Where are we going? Where are they taking us?

To the land of Pitchipoi.

When we leave, it’s still dark, when we arrive, it’s already dark

It’s the land of smoke and screams

Why did our mothers leave us?

Who will give us water for death. (Elsa Morante, History, Turin 1974, p. 145)

... not even the dead will not be safe from the enemy if he wins. And this enemy has not ceased to be victorious. (Walter Benjamin, Theses on the Philosophy of History, Thesis n. 6)

Stars and triangles, symbols and colours, sewn onto ragged striped pyjamas. Women, men and children transformed into anonymous objects, stücken, pieces to be placed on the shelves of the dead at Auschwitz Birkenau, Mauthasen and Treblinka.

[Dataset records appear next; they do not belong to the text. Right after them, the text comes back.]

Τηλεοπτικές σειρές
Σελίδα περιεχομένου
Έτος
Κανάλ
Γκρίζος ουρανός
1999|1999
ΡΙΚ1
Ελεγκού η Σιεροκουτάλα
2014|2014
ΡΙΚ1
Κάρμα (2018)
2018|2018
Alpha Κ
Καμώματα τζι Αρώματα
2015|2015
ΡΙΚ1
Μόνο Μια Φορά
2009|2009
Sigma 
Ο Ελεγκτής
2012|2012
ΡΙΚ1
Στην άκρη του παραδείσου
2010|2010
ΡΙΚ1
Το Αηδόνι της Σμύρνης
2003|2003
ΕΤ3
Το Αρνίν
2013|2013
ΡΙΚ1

These triangles and stars do not appear in black and white, thus not as part of past history, but as a coloured patchwork of contemporary memory. Today, from the offices of power, we are told that in order to protect our mothers and our swollen bellies we must “apply to immigrants the same methods used by the SS: punish ten for every wrong done to one of our citizens”, and that “there was something good even in the most drastic measures taken under Nazi Fascism”.

Thus, perhaps, in the end it is we who are the “Land of Smoke and Screams”.